I don't quite understand the principle of minimum energy despite having read the derivation on Wikipedia.

I think I got lost when the free energy was defined as $A= \max_S{\left(U-TS\right)}$, because I don't know why is the max there.

Answer 1

Here's an alternative derivation to show that Helmholtz energy will be minimized.

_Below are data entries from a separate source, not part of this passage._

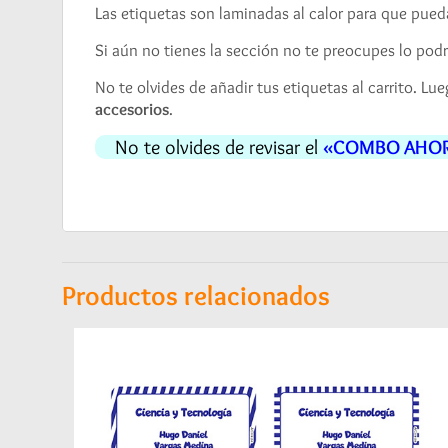
Las etiquetas son laminadas al calor para que pueda
Si aún no tienes la sección no te preocupes lo pod
No te olvides de añadir tus etiquetas al carrito. L
accesorios
.
No te olvides de revisar el
«COMBO AHO
Productos relacionados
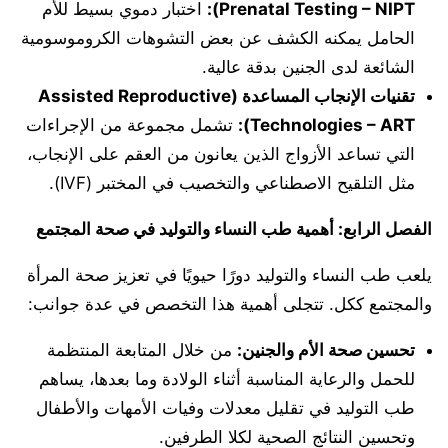
Prenatal Testing – NIPT):
اختبار دموي بسيط للأم
الحامل يمكنه الكشف عن بعض التشوهات الكروموسومية
الشائعة لدى الجنين بدقة عالية.
تقنيات الإنجاب المساعدة (Assisted Reproductive
Technologies – ART):
تشمل مجموعة من الإجراءات
التي تساعد الأزواج الذين يعانون من العقم على الإنجاب،
مثل التلقيح الاصطناعي والتخصيب في المختبر (IVF).
الفصل الرابع: أهمية طب النساء والتوليد في صحة المجتمع
يلعب طب النساء والتوليد دورًا حيويًا في تعزيز صحة المرأة
والمجتمع ككل. تتجلى أهمية هذا التخصص في عدة جوانب:
تحسين صحة الأم والجنين:
من خلال المتابعة المنتظمة
للحمل والرعاية المناسبة أثناء الولادة وما بعدها، يساهم
طب التوليد في تقليل معدلات وفيات الأمهات والأطفال
وتحسين النتائج الصحية لكلا الطرفين.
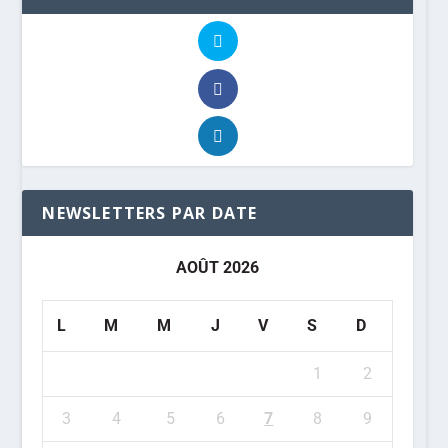
NEWSLETTERS PAR DATE
AOÛT 2026
L
M
M
J
V
S
D
1
2
3
4
5
6
7
8
9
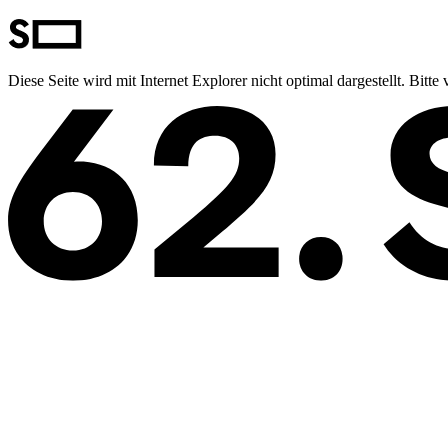
Diese Seite wird mit Internet Explorer nicht optimal dargestellt. Bit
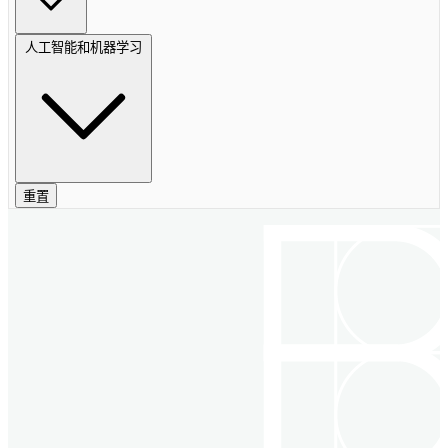
人工智能和机器学习
重置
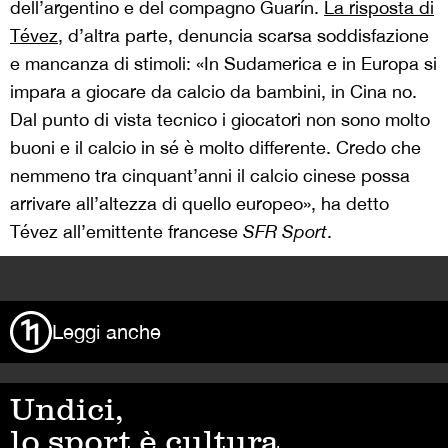
dell’argentino e del compagno Guarín.
La risposta di
Tévez
, d’altra parte, denuncia scarsa soddisfazione
e mancanza di stimoli: «In Sudamerica e in Europa si
impara a giocare da calcio da bambini, in Cina no.
Dal punto di vista tecnico i giocatori non sono molto
buoni e il calcio in sé è molto differente. Credo che
nemmeno tra cinquant’anni il calcio cinese possa
arrivare all’altezza di quello europeo», ha detto
Tévez all’emittente francese
SFR Sport
.
>
Leggi anche
Undici,
lo sport è cultura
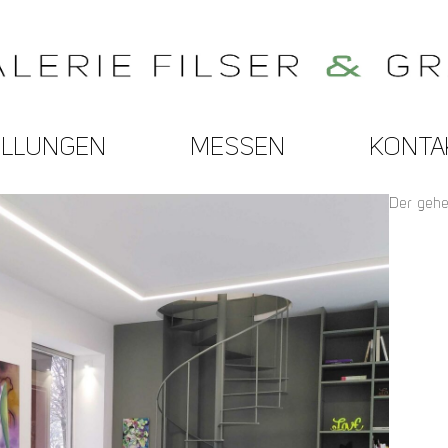
ELLUNGEN
MESSEN
KONTA
Der gehe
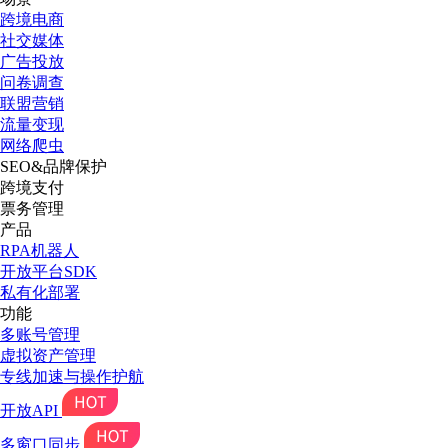
跨境电商
社交媒体
广告投放
问卷调查
联盟营销
流量变现
网络爬虫
SEO&品牌保护
跨境支付
票务管理
产品
RPA机器人
开放平台SDK
私有化部署
功能
多账号管理
虚拟资产管理
专线加速与操作护航
开放API
多窗口同步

Consider the fact that by the second law of thermodynamics, the total entropy $S$ of the universe must increase. That is, the sum of all entropies has the relationship

$$ dS_{\rm universe} = dS_{\rm sys} + dS_{\rm surr} \geq 0,$$

where 'sys' and 'surr' represent ours system and surrounds respectively. Hold this result for the moment. Recall the thermodynamic identity $dU = TdS-PdV+\mu dN$, and recognize that for constant volume and number of particles,

$$ dS_{\rm surr} = \frac{dU_{\rm surr}}{T} = - \frac{dU_{\rm sys}}{T}. $$

Note that the last equality comes from the first law: energy is conserved, so $dU_{\rm surr} = -dU_{\rm sys}$. Then, plugging this into our earlier result and multiplying by $T$, we have

$$ dS_{\rm universe} = dS_{\rm sys} + dS_{\rm surr} = dS_{\rm sys} - \frac{dU_{\rm sys}}{T}$$ $$ \rightarrow TdS_{\rm universe} = TdS_{\rm sys} - dU_{\rm sys}.$$

Now the proper definition for Helmholtz free energy is $F = U - TS$, so for constant temperature, $dF = dU - TdS = -(TdS-dU)$. We can plug this into our last result as

$$ T dS_{\rm universe} = - dF_{\rm sys} $$

and finally

$$ dS_{\rm universe} = - \frac{dF_{\rm sys}}{T}.$$

Note that in order to maximize the entropy in the universe, you have make the Helmholtz free energy as negative as possible (negative, but large magnitude).